Communication, Co-design and the Making of Modern Database Storage Engines
Add to Google Calendar
Recent and ongoing trends in the hardware world are driving database storage engines back to the drawing board on multiple fronts. Main-memory and NVM-optimized systems promise blistering transaction rates by simplifying the software architecture; partitioned database architectures sidestep many of the challenges posed by massively multi-core systems; and accelerators such as GPU, FPGA, and even custom processor extensions are being explored in hopes of balancing power with performance. The database engine must adapt or risk becoming an obstacle to performance rather than an asset. This talk will examine the challenge of creating a database system that helps user maximize the use of their highly parallel hardware and other modern goodies. We will begin by examining the database log—a central figure in most database engines—and its communication with the rest of the system. We will see that the underlying hardware can be both a hinderance and a help when it comes to high-performance logging. Then, faced with a scheduling dilemma, we will briefly step into the world of operating systems to tame the OS scheduler. Finally, we will explore in some detail how co-design techniques—long used in hardware and embedded systems design—can be leveraged to great effect inside a database engine as well. The talk will conclude with a sketch of a future "bionic" database system that relies on carefully staged communication as well as both hardware and software co-design techniques, to produce maximum parallelism and performance while retaining a robust feature set.

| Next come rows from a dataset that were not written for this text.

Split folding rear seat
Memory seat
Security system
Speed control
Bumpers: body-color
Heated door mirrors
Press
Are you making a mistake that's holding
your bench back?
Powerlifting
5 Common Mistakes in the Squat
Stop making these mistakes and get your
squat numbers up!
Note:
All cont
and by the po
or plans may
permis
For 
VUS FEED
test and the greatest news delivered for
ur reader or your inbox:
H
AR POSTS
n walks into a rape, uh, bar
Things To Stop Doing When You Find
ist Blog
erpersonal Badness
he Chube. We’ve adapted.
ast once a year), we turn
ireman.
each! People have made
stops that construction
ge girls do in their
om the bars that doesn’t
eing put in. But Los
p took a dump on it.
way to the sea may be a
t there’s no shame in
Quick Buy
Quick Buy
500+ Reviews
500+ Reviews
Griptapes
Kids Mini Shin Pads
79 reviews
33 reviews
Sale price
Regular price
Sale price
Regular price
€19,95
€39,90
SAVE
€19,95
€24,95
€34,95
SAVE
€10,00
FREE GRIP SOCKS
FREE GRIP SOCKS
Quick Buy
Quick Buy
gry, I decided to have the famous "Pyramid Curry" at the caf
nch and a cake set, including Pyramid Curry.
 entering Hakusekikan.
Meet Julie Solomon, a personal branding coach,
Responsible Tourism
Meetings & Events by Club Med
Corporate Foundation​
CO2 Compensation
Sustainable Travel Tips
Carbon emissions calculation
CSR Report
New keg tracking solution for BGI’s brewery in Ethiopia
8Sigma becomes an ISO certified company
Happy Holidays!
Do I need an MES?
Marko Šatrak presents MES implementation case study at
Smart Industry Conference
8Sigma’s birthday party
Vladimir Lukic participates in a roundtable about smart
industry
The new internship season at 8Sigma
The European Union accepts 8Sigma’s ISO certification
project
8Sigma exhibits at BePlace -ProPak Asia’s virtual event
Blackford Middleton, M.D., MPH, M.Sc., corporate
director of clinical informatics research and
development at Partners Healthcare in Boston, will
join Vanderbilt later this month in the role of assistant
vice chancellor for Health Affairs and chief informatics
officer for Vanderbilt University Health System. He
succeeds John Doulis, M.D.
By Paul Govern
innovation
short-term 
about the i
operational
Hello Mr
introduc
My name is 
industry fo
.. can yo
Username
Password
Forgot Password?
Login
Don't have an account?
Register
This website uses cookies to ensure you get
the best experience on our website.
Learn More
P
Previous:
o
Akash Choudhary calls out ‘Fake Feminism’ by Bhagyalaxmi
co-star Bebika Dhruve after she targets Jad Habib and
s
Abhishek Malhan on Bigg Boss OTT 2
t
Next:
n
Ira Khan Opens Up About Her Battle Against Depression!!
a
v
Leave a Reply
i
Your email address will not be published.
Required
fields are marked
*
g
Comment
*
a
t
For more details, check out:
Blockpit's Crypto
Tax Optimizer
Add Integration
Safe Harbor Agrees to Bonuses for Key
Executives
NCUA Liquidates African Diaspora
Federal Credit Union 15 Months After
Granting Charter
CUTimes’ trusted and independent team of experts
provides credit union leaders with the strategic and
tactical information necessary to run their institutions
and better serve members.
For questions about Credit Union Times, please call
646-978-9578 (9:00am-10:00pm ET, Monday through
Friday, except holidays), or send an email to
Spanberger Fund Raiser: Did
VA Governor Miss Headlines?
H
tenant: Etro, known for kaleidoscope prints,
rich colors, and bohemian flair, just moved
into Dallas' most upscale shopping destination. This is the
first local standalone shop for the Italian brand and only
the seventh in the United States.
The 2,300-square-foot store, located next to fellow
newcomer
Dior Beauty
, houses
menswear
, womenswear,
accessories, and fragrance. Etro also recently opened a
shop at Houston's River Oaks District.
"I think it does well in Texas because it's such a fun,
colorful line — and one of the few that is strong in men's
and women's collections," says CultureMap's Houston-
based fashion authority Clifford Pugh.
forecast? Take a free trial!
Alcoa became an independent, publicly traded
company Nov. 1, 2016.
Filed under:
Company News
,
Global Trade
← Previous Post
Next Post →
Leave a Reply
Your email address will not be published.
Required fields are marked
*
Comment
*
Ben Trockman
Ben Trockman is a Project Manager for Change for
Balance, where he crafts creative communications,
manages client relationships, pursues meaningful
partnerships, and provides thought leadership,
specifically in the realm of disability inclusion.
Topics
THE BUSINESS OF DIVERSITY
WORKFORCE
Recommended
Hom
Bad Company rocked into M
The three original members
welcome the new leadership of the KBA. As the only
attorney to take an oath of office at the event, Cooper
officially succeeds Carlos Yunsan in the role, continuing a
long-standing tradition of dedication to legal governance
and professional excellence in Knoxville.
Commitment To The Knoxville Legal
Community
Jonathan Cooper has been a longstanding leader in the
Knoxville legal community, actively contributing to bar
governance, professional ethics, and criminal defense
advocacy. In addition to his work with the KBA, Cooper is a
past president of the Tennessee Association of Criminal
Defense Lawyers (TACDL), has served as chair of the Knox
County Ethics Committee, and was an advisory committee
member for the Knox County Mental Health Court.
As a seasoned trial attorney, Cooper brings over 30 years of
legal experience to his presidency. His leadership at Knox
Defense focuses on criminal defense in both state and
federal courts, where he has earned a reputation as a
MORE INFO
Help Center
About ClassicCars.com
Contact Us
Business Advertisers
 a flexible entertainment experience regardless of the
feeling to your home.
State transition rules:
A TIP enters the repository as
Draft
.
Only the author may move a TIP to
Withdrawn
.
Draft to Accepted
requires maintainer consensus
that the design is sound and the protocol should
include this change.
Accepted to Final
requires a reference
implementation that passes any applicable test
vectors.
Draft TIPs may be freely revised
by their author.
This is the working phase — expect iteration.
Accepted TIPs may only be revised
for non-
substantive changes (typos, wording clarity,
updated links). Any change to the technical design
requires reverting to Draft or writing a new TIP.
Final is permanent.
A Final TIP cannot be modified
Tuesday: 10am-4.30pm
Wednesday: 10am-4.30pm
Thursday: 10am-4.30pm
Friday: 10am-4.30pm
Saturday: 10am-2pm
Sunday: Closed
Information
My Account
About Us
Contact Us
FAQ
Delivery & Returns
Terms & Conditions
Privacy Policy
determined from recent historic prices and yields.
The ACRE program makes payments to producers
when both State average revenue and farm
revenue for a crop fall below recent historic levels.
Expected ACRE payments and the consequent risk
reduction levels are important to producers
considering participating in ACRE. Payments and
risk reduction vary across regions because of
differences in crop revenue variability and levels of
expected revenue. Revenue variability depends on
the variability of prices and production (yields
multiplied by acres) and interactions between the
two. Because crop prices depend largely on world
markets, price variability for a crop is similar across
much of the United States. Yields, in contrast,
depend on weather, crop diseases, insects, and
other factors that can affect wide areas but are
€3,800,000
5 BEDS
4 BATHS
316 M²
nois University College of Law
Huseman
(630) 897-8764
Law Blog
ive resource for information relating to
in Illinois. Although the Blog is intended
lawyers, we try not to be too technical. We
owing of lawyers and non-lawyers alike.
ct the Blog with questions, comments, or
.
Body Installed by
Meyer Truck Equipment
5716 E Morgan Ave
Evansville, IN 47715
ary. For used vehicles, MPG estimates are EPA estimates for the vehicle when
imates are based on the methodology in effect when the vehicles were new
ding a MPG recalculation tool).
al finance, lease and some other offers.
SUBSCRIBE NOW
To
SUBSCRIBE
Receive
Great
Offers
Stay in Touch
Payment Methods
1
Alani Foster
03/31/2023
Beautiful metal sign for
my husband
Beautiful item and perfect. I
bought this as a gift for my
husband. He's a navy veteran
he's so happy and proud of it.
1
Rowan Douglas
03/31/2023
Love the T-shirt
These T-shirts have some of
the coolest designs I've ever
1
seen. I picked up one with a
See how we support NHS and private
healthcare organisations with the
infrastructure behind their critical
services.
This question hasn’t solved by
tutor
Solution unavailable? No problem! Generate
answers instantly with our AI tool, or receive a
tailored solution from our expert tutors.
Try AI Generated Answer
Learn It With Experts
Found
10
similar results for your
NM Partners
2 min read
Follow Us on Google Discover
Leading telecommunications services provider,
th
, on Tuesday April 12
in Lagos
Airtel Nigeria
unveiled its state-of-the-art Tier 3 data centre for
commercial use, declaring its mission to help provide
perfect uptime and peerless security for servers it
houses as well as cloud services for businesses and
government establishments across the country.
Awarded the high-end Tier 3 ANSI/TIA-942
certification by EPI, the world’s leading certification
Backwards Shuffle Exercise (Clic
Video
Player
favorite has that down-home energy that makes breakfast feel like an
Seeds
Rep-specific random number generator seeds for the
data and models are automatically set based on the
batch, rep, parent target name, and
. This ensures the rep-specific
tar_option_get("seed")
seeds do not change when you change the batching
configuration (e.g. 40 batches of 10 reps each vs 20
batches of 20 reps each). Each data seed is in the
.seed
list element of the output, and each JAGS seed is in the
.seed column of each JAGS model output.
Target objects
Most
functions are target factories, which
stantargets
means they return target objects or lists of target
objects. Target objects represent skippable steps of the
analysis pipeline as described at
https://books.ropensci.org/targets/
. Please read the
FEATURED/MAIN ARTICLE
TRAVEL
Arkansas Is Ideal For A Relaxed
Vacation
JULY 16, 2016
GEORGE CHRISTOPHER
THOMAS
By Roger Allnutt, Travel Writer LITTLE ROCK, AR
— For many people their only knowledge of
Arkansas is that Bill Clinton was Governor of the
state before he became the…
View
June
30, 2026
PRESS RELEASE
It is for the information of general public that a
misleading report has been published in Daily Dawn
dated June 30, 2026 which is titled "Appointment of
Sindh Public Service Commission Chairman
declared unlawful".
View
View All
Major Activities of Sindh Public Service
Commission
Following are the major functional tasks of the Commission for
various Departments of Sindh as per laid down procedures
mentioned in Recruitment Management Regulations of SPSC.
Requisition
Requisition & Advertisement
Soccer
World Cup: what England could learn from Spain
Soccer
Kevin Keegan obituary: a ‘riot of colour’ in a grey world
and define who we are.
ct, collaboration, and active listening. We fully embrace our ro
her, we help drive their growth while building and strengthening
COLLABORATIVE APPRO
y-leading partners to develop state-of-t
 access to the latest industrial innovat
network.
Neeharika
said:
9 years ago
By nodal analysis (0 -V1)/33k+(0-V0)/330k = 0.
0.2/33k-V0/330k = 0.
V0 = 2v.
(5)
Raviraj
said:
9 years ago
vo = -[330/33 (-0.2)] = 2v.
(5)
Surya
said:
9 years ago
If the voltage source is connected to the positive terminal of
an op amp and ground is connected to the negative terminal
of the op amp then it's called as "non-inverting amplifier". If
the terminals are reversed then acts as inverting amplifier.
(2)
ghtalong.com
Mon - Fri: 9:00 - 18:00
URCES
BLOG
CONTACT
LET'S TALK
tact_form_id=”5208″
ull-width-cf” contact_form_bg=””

Ryan Johnson is an assistant professor of Computer Science at the University of Toronto, specializing in optimizing the interface between database engines and the hardware they utilize. He also sees operating systems, embedded systems, compilers, and hardware design as fair game in his quest to create better database engines. His research drove the development of Shore-MT, a highly parallel database storage manager that is used by both academic and industry researchers to inspire and prototype their own research. His work has also influenced the design of both commercial and open source database engines. Prof. Johnson has received faculty awards from both IBM and HP Labs, and his PhD work received the 2011 ACM SIGMOD Jim Gray Doctoral Dissertation Award.